Zero-width spaces are special characters that affect how to print words used in some writing systems. In this article, we are not interested in their usage for printing, but instead in their unique characteristic of being invisible to the eye. You can learn more at https://en.wikipedia.org/wiki/Whitespace_character. Among the many zero-width spaces, we chose the zero-width non-joiner Unicode 8204.

The idea is the following: if we add a zero-width space at the end of the second Jordan Allen, it looks the same as the first Jordan Allen, but it is different because his name contains the hidden space at the end. What if we have more than two customers with the same name? Well, DAX is there for us. We can author a new calculated column for the customer name, where we append to the original name a suitable number of zero-width spaces to guarantee that – no matter what – the customer name is unique.

To create the column, we must identify the customers with the same name, rank them using the customer code, and then add spaces: zero spaces to the first customer, one space to the second customer, two spaces to the third customer, and so on. In general, once we have the ranking position of the customer, we add as many zero-width spaces as its ranking position minus one. The Name Unique calculated column implements this technique:

Name Unique =
VAR CustomersWithSameName =
    CALCULATETABLE (
        SUMMARIZE ( Customer, Customer[Customer Code], Customer[Name] ),
        ALLEXCEPT ( Customer, Customer[Name] )
    )
VAR Ranking =
    RANKX ( CustomersWithSameName, Customer[Customer Code],, ASC, DENSE )
VAR Blanks =
    REPT ( UNICHAR ( 8204 ), Ranking - 1 )
VAR Result = Customer[Name] & Blanks
RETURN
    Result

To human eyes, the result in the Name Unique column is identical to the original Name column. However, DAX sees the result differently because there are zero-width spaces at the end of the name of different customers with the same name. Indeed, the Name Unique column in the matrix produces the visualization below.

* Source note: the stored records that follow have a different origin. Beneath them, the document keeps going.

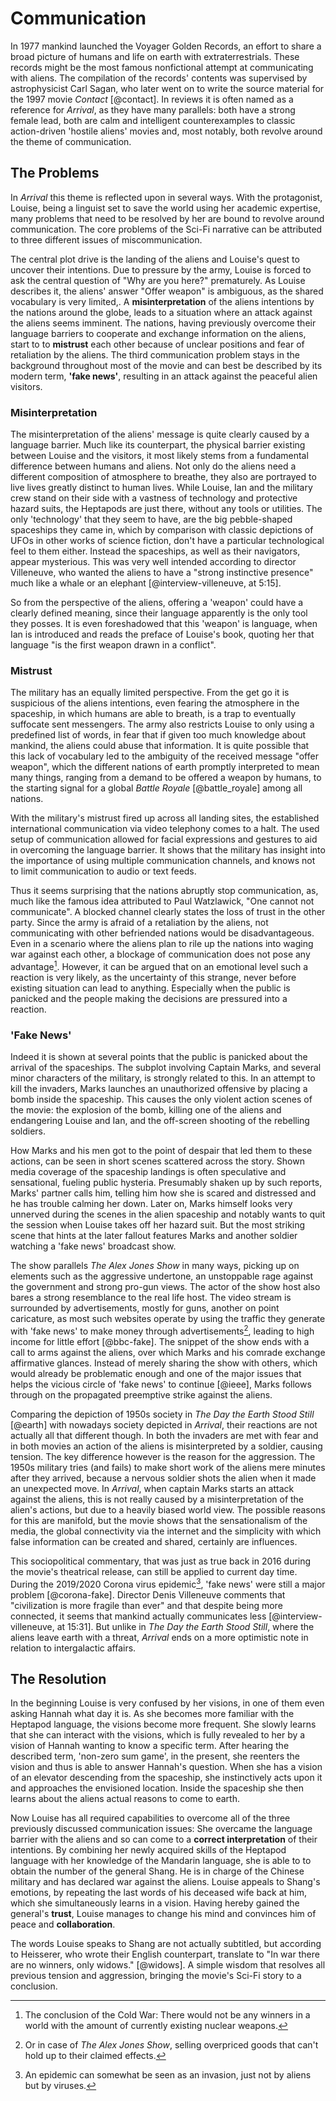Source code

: # Communication
In 1977 mankind launched the Voyager Golden Records, an effort to share a broad picture of humans and life on earth with extraterrestrials.
These records might be the most famous nonfictional attempt at communicating with aliens.
The compilation of the records' contents was supervised by astrophysicist Carl Sagan, who later went on to write the source material for the 1997 movie _Contact_ [@contact].
In reviews it is often named as a reference for _Arrival_, as they have many parallels:
both have a strong female lead, both are calm and intelligent counterexamples to classic action-driven 'hostile aliens' movies and, most notably, both revolve around the theme of communication.

## The Problems
In _Arrival_ this theme is reflected upon in several ways.
With the protagonist, Louise, being a linguist set to save the world using her academic expertise, many problems that need to be resolved by her are bound to revolve around communication.
The core problems of the Sci-Fi narrative can be attributed to three different issues of miscommunication.

The central plot drive is the landing of the aliens and Louise's quest to uncover their intentions.
Due to pressure by the army, Louise is forced to ask the central question of "Why are you here?" prematurely.
As Louise describes it, the aliens' answer "Offer weapon" is ambiguous, as the shared vocabulary is very limited,.
A __misinterpretation__ of the aliens intentions by the nations around the globe, leads to a situation where an attack against the aliens seems imminent.
The nations, having previously overcome their language barriers to cooperate and exchange information on the aliens, start to to __mistrust__ each other because of unclear positions and fear of retaliation by the aliens.
The third communication problem stays in the background throughout most of the movie and can best be described by its modern term, __'fake news'__, resulting in an attack against the peaceful alien visitors.

### Misinterpretation
The misinterpretation of the aliens' message  is quite clearly caused by a language barrier.
Much like its counterpart, the physical barrier existing between Louise and the visitors, it most likely stems from a fundamental difference between humans and aliens.
Not only do the aliens need a different composition of atmosphere to breathe, they also are portrayed to live lives greatly distinct to human lives.
While Louise, Ian and the military crew stand on their side with a vastness of technology and protective hazard suits, the Heptapods are just there, without any tools or utilities.
The only 'technology' that they seem to have, are the big pebble-shaped spaceships they came in, which by comparison with classic depictions of UFOs in other works of science fiction, don't have a particular technological feel to them either.
Instead the spaceships, as well as their navigators, appear mysterious.
This was very well intended according to director Villeneuve, who wanted the aliens to have a "strong instinctive presence" much like a whale or an elephant [@interview-villeneuve, at 5:15].

So from the perspective of the aliens, offering a 'weapon' could have a clearly defined meaning, since their language apparently is the only tool they posses.
It is even foreshadowed that this 'weapon' is language, when Ian is introduced and reads the preface of Louise's book, quoting her that language "is the first weapon drawn in a conflict".

### Mistrust
The military has an equally limited perspective.
From the get go it is suspicious of the aliens intentions, even fearing the atmosphere in the spaceship, in which humans are able to breath, is a trap to eventually suffocate sent messengers.
The army also restricts Louise to only using a predefined list of words, in fear that if given too much knowledge about mankind, the aliens could abuse that information.
It is quite possible that this lack of vocabulary led to the ambiguity of the received message "offer weapon", which the different nations of earth promptly interpreted to mean many things, ranging from a demand to be offered a weapon by humans, to the starting signal for a global _Battle Royale_ [@battle_royale] among all nations.

With the military's mistrust fired up across all landing sites, the established international communication via video telephony comes to a halt.
The used setup of communication allowed for facial expressions and gestures to aid in overcoming the language barrier.
It shows that the military has insight into the importance of using multiple communication channels, and knows not to limit communication to audio or text feeds.

Thus it seems surprising that the nations abruptly stop communication, as, much like the famous idea attributed to Paul Watzlawick, "One cannot not communicate".
A blocked channel clearly states the loss of trust in the other party.
Since the army is afraid of a retaliation by the aliens, not communicating with other befriended nations would be disadvantageous.
Even in a scenario where the aliens plan to rile up the nations into waging war against each other, a blockage of communication does not pose any advantage[^nuclear].
However, it can be argued that on an emotional level such a reaction is very likely, as the uncertainty of this strange, never before existing situation can lead to anything.
Especially when the public is panicked and the people making the decisions are pressured into a reaction.

### 'Fake News'
Indeed it is shown at several points that the public is panicked about the arrival of the spaceships.
The subplot involving Captain Marks, and several minor characters of the military, is strongly related to this.
In an attempt to kill the invaders, Marks launches an unauthorized offensive by placing a bomb inside the spaceship.
This causes the only violent action scenes of the movie: the explosion of the bomb, killing one of the aliens and endangering Louise and Ian, and the off-screen shooting of the rebelling soldiers.

How Marks and his men got to the point of despair that led them to these actions, can be seen in short scenes scattered across the story.
Shown media coverage of the spaceship landings is often speculative and sensational, fueling public hysteria.
Presumably shaken up by such reports, Marks' partner calls him, telling him how she is scared and distressed and he has trouble calming her down.
Later on, Marks himself looks very unnerved during the scenes in the alien spaceship and notably wants to quit the session when Louise takes off her hazard suit.
But the most striking scene that hints at the later fallout features Marks and another soldier watching a 'fake news' broadcast show.

The show parallels _The Alex Jones Show_ in many ways, picking up on elements such as the aggressive undertone, an unstoppable rage against the government and strong pro-gun views.
The actor of the show host also bares a strong resemblance to the real life host.
The video stream is surrounded by advertisements, mostly for guns, another on point caricature, as most such websites operate by using the traffic they generate with 'fake news' to make money through advertisements[^shop], leading to high income for little effort [@bbc-fake].
The snippet of the show ends with a call to arms against the aliens, over which Marks and his comrade exchange affirmative glances.
Instead of merely sharing the show with others, which would already be problematic enough and one of the major issues that helps the vicious circle of 'fake news' to continue [@ieee], Marks follows through on the propagated preemptive strike against the aliens.

Comparing the depiction of 1950s society in _The Day the Earth Stood Still_ [@earth] with nowadays society depicted in _Arrival_, their reactions are not actually all that different though.
In both the invaders are met with fear and in both movies an action of the aliens is misinterpreted by a soldier, causing tension.
The key difference however is the reason for the aggression.
The 1950s military tries (and fails) to make short work of the aliens mere minutes after they arrived, because a nervous soldier shots the alien when it made an unexpected move.
In _Arrival_, when captain Marks starts an attack against the aliens, this is not really caused by a misinterpretation of the alien's actions, but due to a heavily biased world view.
The possible reasons for this are manifold, but the movie shows that the sensationalism of the media, the global connectivity via the internet and the simplicity with which false information can be created and shared, certainly are influences.

This sociopolitical commentary, that was just as true back in 2016 during the movie's theatrical release, can still be applied to current day time.
During the 2019/2020 Corona virus epidemic[^crisis], 'fake news' were still a major problem [@corona-fake].
Director Denis Villeneuve comments that "civilization is more fragile than ever" and that despite being more connected, it seems that mankind actually communicates less [@interview-villeneuve, at 15:31].
But unlike in _The Day the Earth Stood Still_, where the aliens leave earth with a threat, _Arrival_ ends on a more optimistic note in relation to intergalactic affairs.

## The Resolution
In the beginning Louise is very confused by her visions, in one of them even asking Hannah what day it is.
As she becomes more familiar with the Heptapod language, the visions become more frequent.
She slowly learns that she can interact with the visions, which is fully revealed to her by a vision of Hannah wanting to know a specific term.
After hearing the described term, 'non-zero sum game', in the present, she reenters the vision and thus is able to answer Hannah's question.
When she has a vision of an elevator descending from the spaceship, she instinctively acts upon it and approaches the envisioned location.
Inside the spaceship she then learns about the aliens actual reasons to come to earth.

Now Louise has all required capabilities to overcome all of the three previously discussed communication issues:
She overcame the language barrier with the aliens and so can come to a __correct interpretation__ of their intentions.
By combining her newly acquired skills of the Heptapod language with her knowledge of the Mandarin language, she is able to to obtain the number of the general Shang.
He is in charge of the Chinese military and has declared war against the aliens.
Louise appeals to Shang's emotions, by repeating the last words of his deceased wife back at him, which she simultaneously learns in a vision.
Having hereby gained the general's __trust__, Louise manages to change his mind and convinces him of peace and __collaboration__.

The words Louise speaks to Shang are not actually subtitled, but according to Heisserer, who wrote their English counterpart, translate to "In war there are no winners, only widows." [@widows].
A simple wisdom that resolves all previous tension and aggression, bringing the movie's Sci-Fi story to a conclusion.

[^nuclear]: The conclusion of the Cold War: There would not be any winners in a world with the amount of currently existing nuclear weapons.
[^shop]: Or in case of _The Alex Jones Show_, selling overpriced goods that can't hold up to their claimed effects.
[^crisis]: An epidemic can somewhat be seen as an invasion, just not by aliens but by viruses.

The highlighted customers with the same name are displayed in different rows, despite having the same name. The zero-width space appended to the customer name does not increase the visual length of the name itself. Indeed, the Contoso database contains 385 customers with no name. If we appended a regular space, the length of the last of those empty customers’ names would be enormous: 385 spaces. By using a zero-width space, the name still looks empty, even though the longest one has 385 characters.

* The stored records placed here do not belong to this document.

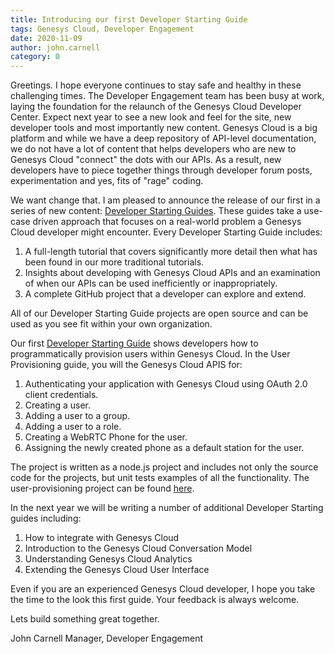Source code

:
 ```yaml
---
title: Introducing our first Developer Starting Guide
tags: Genesys Cloud, Developer Engagement
date: 2020-11-09
author: john.carnell
category: 0
---
```


Greetings. I hope everyone continues to stay safe and healthy in these challenging times. The Developer Engagement team has been busy at work, laying the foundation for the relaunch of the Genesys Cloud Developer Center.  Expect next year to see a new look and feel for the site, new developer tools and most importantly new content.  Genesys Cloud is a big platform and while we have a deep repository of API-level documentation, we do not have a lot of content that helps developers who are new to Genesys Cloud "connect" the dots with our APIs.  As a result, new developers have to piece together things through developer forum posts, experimentation and yes, fits of "rage" coding.  

We want change that.  I am pleased to announce the release of our first in a series of new content: [Developer Starting Guides](/startingguides/).  These guides take a use-case driven approach that focuses on a real-world problem a Genesys Cloud developer might encounter.  Every Developer Starting Guide includes:

1. A full-length tutorial that covers significantly more detail then what has been found in our more traditional tutorials.
2. Insights about developing with Genesys Cloud APIs and an examination of when our APIs can be used inefficiently or inappropriately.
3. A complete GitHub project that a developer can explore and extend.  

All of our Developer Starting Guide projects are open source and can be used as you see fit within your own organization.

Our first [Developer Starting Guide](/startingguides/user-provisioning/) shows developers how to programmatically provision users within Genesys Cloud.  In the User Provisioning guide, you will the Genesys Cloud APIS for:

1. Authenticating your application with Genesys Cloud using OAuth 2.0 client credentials.
2. Creating a user.
3. Adding a user to a group.
4. Adding a user to a role.
5. Creating a WebRTC Phone for the user.
6. Assigning the newly created phone as a default station for the user.

The project is written as a node.js project and includes not only the source code for the projects, but unit tests examples of all the functionality.  The user-provisioning project can be found [here](https://github.com/MyPureCloud/user-provisioning-scripts-js).  

In the next year we will be writing a number of additional Developer Starting guides including:

1. How to integrate with Genesys Cloud 
2. Introduction to the Genesys Cloud Conversation Model
3. Understanding Genesys Cloud Analytics
4. Extending the Genesys Cloud User Interface

Even if you are an experienced Genesys Cloud developer, I hope you take the time to the look this first guide.  Your feedback is always welcome.

Lets build something great together.

John Carnell 
Manager, Developer Engagement

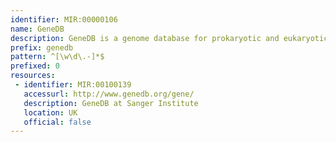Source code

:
 ```yaml
---
identifier: MIR:00000106
name: GeneDB
description: GeneDB is a genome database for prokaryotic and eukaryotic organisms and provides a portal through which data generated by the "Pathogen Genomics" group at the Wellcome Trust Sanger Institute and other collaborating sequencing centres can be accessed.
prefix: genedb
pattern: ^[\w\d\.-]*$
prefixed: 0
resources:
 - identifier: MIR:00100139
   accessurl: http://www.genedb.org/gene/
   description: GeneDB at Sanger Institute
   location: UK
   official: false
---
```

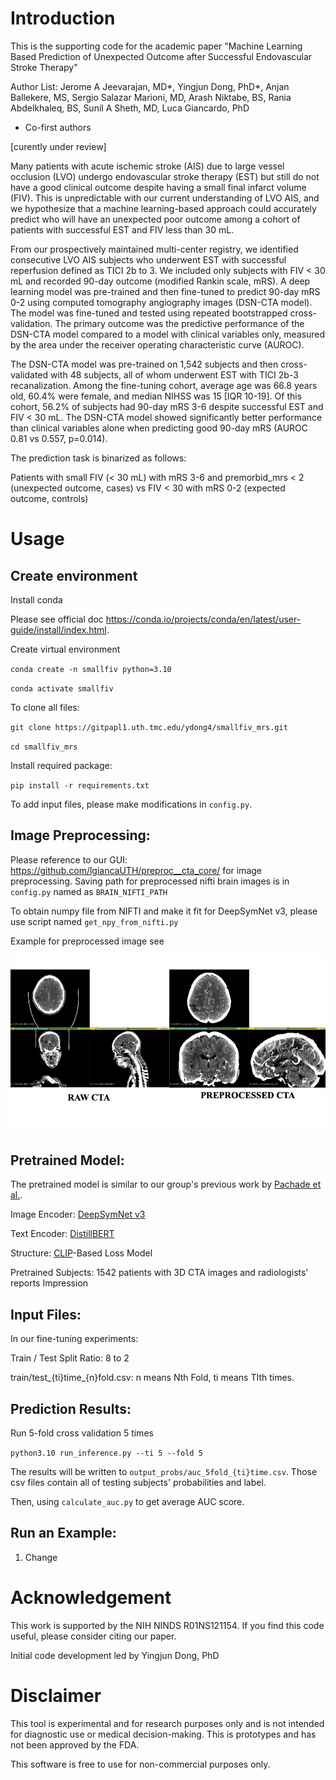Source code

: # Introduction

This is the supporting code for the academic paper "Machine Learning Based Prediction of Unexpected Outcome after Successful Endovascular Stroke Therapy"

Author List: Jerome A Jeevarajan, MD*, Yingjun Dong, PhD*, Anjan Ballekere, MS, Sergio Salazar Marioni, MD, Arash Niktabe, BS, Rania Abdelkhaleq, BS, Sunil A Sheth, MD, Luca Giancardo, PhD
* Co-first authors

[curently under review]


Many patients with acute ischemic stroke (AIS) due to large vessel occlusion (LVO) undergo endovascular stroke therapy (EST) but still do not have a good clinical outcome despite having a small final infarct volume (FIV). This is unpredictable with our current understanding of LVO AIS, and we hypothesize that a machine learning-based approach could accurately predict who will have an unexpected poor outcome among a cohort of patients with successful EST and FIV less than 30 mL. 

From our prospectively maintained multi-center registry, we identified consecutive LVO AIS subjects who underwent EST with successful reperfusion defined as TICI 2b to 3. We included only subjects with FIV < 30 mL and recorded 90-day outcome (modified Rankin scale, mRS). A deep learning model was pre-trained and then fine-tuned to predict 90-day mRS 0-2 using computed tomography angiography images (DSN-CTA model). The model was fine-tuned and tested using repeated bootstrapped cross-validation. The primary outcome was the predictive performance of the DSN-CTA model compared to a model with clinical variables only, measured by the area under the receiver operating characteristic curve (AUROC). 

The DSN-CTA model was pre-trained on 1,542 subjects and then cross-validated with 48 subjects, all of whom underwent EST with TICI 2b-3 recanalization. Among the fine-tuning cohort, average age was 66.8 years old, 60.4% were female, and median NIHSS was 15 [IQR 10-19]. Of this cohort, 56.2% of subjects had 90-day mRS 3-6 despite successful EST and FIV < 30 mL. The DSN-CTA model showed significantly better performance than clinical variables alone when predicting good 90-day mRS (AUROC 0.81 vs 0.557, p=0.014). 


The prediction task is binarized as follows:
 
Patients with small FIV (< 30 mL) with mRS 3-6 and premorbid_mrs < 2  (unexpected outcome, cases)
vs
FIV < 30 with mRS 0-2 (expected outcome, controls)

# Usage
## Create environment
Install conda

Please see official doc https://conda.io/projects/conda/en/latest/user-guide/install/index.html.

Create virtual environment

`conda create -n smallfiv python=3.10`

`conda activate smallfiv`

To clone all files:

`git clone https://gitpapl1.uth.tmc.edu/ydong4/smallfiv_mrs.git`

`cd smallfiv_mrs`

Install required package:

`pip install -r requirements.txt`

To add input files, please make modifications in `config.py`.

## Image Preprocessing:

Please reference to our GUI: https://github.com/lgiancaUTH/preproc__cta_core/ for image preprocessing. Saving path for preprocessed nifti brain images is in `config.py` named as `BRAIN_NIFTI_PATH`

To obtain numpy file from NIFTI and make it fit for DeepSymNet v3, please use script named `get_npy_from_nifti.py`


Example for preprocessed image see

<img src="preprocessed_example.png" alt="preprocessed example" width="1200"/>

## Pretrained Model:

The pretrained model is similar to our group's previous work by [Pachade et al.](https://ieeexplore.ieee.org/abstract/document/10230623).

Image Encoder: [DeepSymNet v3](https://www.sciencedirect.com/science/article/pii/S2213158223000517)

Text Encoder: [DistillBERT](https://arxiv.org/pdf/1910.01108)

Structure: [CLIP](https://arxiv.org/pdf/2103.00020)-Based Loss Model

Pretrained Subjects: 1542 patients with 3D CTA images and radiologists' reports Impression

## Input Files:

In our fine-tuning experiments:

Train / Test Split Ratio: 8 to 2

train/test_{ti}time_{n}fold.csv: n means Nth Fold, ti means TIth times.

## Prediction Results:

Run 5-fold cross validation 5 times

`python3.10 run_inference.py --ti 5 --fold 5`

The results will be written to `output_probs/auc_5fold_{ti}time.csv`. Those csv files contain all of testing subjects' probabilities and label.

Then, using `calculate_auc.py` to get average AUC score.

## Run an Example:

1. Change 

# Acknowledgement
This work is supported by the NIH NINDS R01NS121154. If you find this code useful, please consider citing our paper. 

Initial code development led by Yingjun Dong, PhD

# Disclaimer
This tool is experimental and for research purposes only and is not intended for diagnostic use or medical decision-making. This is prototypes and has not been approved by the FDA.

This software is free to use for non-commercial purposes only.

To simplify the user’s browsing experience, it may be worth showing the Name Unique column, hiding the original Name column, and renaming them so that the user sees only a Name column containing the unique names. This way, the expected behavior of separating customers with the same name is the default behavior. That said, the original Customer[Name] column is still useful. For example, the original Customer[Name] column is necessary to check whether a customer name is empty or not. The Customer[Name Unique] column never contains an empty string, whereas Customer[Name] might contain an empty string.

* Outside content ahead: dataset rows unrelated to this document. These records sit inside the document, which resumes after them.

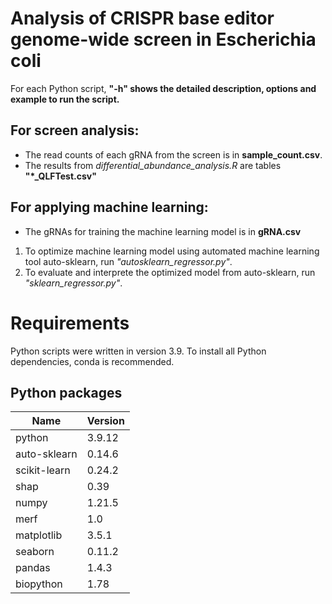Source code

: # Analysis of CRISPR base editor genome-wide screen in Escherichia coli 

For each Python script, **"-h" shows the detailed description, options and example to run the script.** 

## For screen analysis:
* The read counts of each gRNA from the screen is in **sample_count.csv**.
* The results from *differential_abundance_analysis.R* are tables **"*_QLFTest.csv"**

## For applying machine learning:
* The gRNAs for training the machine learning model is in **gRNA.csv**
1. To optimize machine learning model using automated machine learning tool auto-sklearn, run *"autosklearn_regressor.py"*.
2. To evaluate and interprete the optimized model from auto-sklearn, run *"sklearn_regressor.py"*.

# Requirements

Python scripts were written in version 3.9. To install all Python dependencies, conda is recommended. 


## Python packages

  |Name             |      Version       |           
  |-----------------|--------------------|
  |python           |       3.9.12       | 
  |auto-sklearn     |       0.14.6       | 
  |scikit-learn     |       0.24.2       |
  |shap             |       0.39         | 
  |numpy            |       1.21.5       | 
  |merf             |       1.0          |
  |matplotlib       |       3.5.1        |  
  |seaborn          |       0.11.2       |
  |pandas           |       1.4.3        |
  |biopython        |       1.78         | 


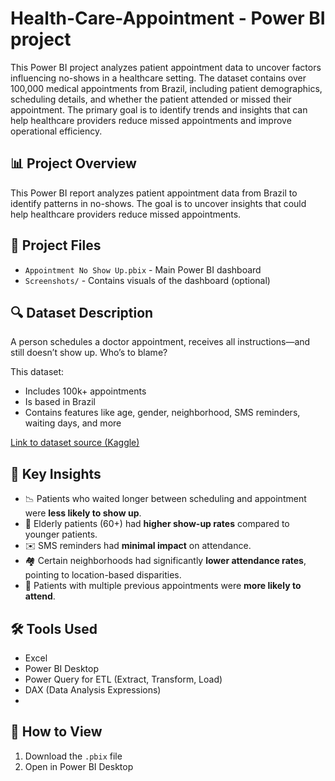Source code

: # Health-Care-Appointment - Power BI project
This Power BI project analyzes patient appointment data to uncover factors influencing no-shows in a healthcare setting. The dataset contains over 100,000 medical appointments from Brazil, including patient demographics, scheduling details, and whether the patient attended or missed their appointment.
The primary goal is to identify trends and insights that can help healthcare providers reduce missed appointments and improve operational efficiency.
## 📊 Project Overview
This Power BI report analyzes patient appointment data from Brazil to identify patterns in no-shows. The goal is to uncover insights that could help healthcare providers reduce missed appointments.

## 📁 Project Files
- `Appointment No Show Up.pbix` - Main Power BI dashboard
- `Screenshots/` - Contains visuals of the dashboard (optional)
## 🔍 Dataset Description
A person schedules a doctor appointment, receives all instructions—and still doesn’t show up. Who’s to blame?

This dataset:
- Includes 100k+ appointments
- Is based in Brazil
- Contains features like age, gender, neighborhood, SMS reminders, waiting days, and more

[Link to dataset source (Kaggle)](https://www.kaggle.com/datasets/joniarroba/noshowappointments)

## 🧠 Key Insights
- 📉 Patients who waited longer between scheduling and appointment were **less likely to show up**.
- 👵 Elderly patients (60+) had **higher show-up rates** compared to younger patients.
- ✉️ SMS reminders had **minimal impact** on attendance.
- 🏘 Certain neighborhoods had significantly **lower attendance rates**, pointing to location-based disparities.
- 🔁 Patients with multiple previous appointments were **more likely to attend**.
  
## 🛠 Tools Used
- Excel
- Power BI Desktop
- Power Query for ETL (Extract, Transform, Load)
- DAX (Data Analysis Expressions)
- 

## 🚀 How to View
1. Download the `.pbix` file
2. Open in Power BI Desktop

This technique works just fine with most local cultures and languages. Be mindful that the zero-width space has a specific meaning in some languages. Therefore, it is worth checking that you can safely add a zero-width space at the end of a name in your specific culture without changing its visualization. However, if you can afford to use it, this technique opens up some exciting opportunities in Power BI that are not limited to just separating the names in a column. For example, this technique is useful to implement advanced sorting techniques in hierarchies, as we will show in a future article.